The merger will combine TxCells expertise in the field of regulatory T cell (Treg) development for immunological diseases with Sangamos ex vivo gene editing capabilities. The companies plan to evaluate the potential of CAR-Treg – Tregs genetically modified with a chimeric antigen receptor, or CAR – therapies to prevent graft rejection in solid organ transplant and for the treatment of autoimmune diseases such as Crohns disease and multiple sclerosis. Preclinical research has shown that antigen specific CAR-Tregs can deliver potent immunosuppression locally to targeted tissues. By contrast, currently available anti-TNF alpha small molecule and monoclonal antibody drugs are associated with global, non-specific immune suppression. We believe CAR-Treg therapies will prove to be as exciting for immunology as CAR-T has been for oncology, commented Sandy Macrae, CEO of Sangamo.
Sangamo expects that the proposed acquisition of TxCell will accelerate the its entry into the clinic with a CAR-Treg therapy. In 2019, Sangamo expects to submit a clinical trial authorisation application in Europe for TxCells first CAR-Treg investigational product candidate for solid organ transplant, and to initiate a Phase 1/2 clinical trial later in the year. In addition, Sangamo intends to use its zinc finger nuclease (ZFN) gene editing technology to develop next-generation autologous and allogeneic CAR-Treg cell therapies for use in treating autoimmune diseases.

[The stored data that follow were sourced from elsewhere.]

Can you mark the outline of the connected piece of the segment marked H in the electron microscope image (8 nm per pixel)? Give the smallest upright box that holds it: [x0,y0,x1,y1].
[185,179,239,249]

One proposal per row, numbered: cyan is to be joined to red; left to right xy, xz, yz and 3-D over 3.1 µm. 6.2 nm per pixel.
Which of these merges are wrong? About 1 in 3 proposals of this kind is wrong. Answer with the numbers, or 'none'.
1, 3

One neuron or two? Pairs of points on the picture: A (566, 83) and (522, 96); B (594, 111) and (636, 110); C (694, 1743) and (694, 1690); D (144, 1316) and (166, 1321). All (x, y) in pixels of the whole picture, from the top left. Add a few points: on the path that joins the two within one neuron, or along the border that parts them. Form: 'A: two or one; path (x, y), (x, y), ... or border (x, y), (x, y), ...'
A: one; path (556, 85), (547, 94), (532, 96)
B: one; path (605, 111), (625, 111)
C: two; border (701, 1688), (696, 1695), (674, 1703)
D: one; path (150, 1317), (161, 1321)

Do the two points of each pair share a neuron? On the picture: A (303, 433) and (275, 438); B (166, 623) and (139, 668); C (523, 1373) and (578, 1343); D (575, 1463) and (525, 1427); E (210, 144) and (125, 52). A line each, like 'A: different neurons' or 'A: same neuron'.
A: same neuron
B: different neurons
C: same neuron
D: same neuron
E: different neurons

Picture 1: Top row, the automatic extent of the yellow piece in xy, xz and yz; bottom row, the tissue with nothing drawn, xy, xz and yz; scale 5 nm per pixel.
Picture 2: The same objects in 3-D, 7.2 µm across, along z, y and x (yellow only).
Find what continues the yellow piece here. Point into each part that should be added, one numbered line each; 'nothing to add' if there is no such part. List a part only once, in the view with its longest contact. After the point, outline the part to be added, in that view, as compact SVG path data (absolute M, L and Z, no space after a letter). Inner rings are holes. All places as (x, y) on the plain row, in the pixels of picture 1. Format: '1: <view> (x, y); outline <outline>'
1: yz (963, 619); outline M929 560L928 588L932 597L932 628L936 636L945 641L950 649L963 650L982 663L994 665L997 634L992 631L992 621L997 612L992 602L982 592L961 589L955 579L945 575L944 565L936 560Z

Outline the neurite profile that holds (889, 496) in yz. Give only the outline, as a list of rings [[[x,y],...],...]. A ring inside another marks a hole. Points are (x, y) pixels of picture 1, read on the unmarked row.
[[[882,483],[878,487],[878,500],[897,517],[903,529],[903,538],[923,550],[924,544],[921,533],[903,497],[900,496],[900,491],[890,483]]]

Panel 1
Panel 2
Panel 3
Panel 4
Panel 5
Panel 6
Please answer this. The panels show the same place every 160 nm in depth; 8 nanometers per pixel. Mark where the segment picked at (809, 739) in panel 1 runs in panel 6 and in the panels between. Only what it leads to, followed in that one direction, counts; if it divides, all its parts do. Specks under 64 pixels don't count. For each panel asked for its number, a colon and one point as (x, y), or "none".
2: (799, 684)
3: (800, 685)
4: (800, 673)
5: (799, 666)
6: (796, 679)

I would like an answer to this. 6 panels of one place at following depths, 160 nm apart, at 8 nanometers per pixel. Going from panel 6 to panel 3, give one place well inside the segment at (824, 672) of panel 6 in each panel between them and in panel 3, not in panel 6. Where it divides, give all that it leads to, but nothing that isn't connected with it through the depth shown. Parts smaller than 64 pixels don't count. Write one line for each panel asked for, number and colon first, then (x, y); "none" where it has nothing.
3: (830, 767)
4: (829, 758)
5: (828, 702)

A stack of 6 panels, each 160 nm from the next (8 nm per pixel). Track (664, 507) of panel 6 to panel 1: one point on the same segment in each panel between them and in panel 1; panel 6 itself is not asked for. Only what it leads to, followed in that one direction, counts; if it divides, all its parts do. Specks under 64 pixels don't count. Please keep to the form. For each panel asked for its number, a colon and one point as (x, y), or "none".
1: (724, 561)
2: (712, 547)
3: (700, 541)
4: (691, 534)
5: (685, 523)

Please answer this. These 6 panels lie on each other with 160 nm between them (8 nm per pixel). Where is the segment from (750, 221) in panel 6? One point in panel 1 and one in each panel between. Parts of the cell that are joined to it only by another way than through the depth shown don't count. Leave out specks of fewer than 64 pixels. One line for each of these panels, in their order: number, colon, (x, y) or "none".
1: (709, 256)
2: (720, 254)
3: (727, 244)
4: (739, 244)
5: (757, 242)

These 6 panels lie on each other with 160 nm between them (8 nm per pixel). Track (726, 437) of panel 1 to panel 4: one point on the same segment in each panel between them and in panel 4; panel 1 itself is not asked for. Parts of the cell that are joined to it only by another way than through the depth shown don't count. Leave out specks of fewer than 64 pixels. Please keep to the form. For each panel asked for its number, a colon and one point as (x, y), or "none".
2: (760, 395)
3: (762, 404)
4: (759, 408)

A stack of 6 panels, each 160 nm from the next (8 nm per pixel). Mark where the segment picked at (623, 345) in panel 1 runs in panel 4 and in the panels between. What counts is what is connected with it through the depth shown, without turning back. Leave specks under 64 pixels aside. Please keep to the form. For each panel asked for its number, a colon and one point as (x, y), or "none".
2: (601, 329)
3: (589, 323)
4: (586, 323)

We are excited to combine with Sangamo for their experience and technical expertise in gene-edited cell therapy, and we believe Sangamos ZFN editing technology will facilitate the precise genetic modifications needed to create a new class of Treg-based antigen and tissue specific immunosuppressive medicines, said Stephane Boissel, CEO of TxCell. Progressing such CAR-Treg products in clinical development and towards commercialization would require expertise and financial resources that were impossible for us to get as a stand-alone business at a reasonable cost.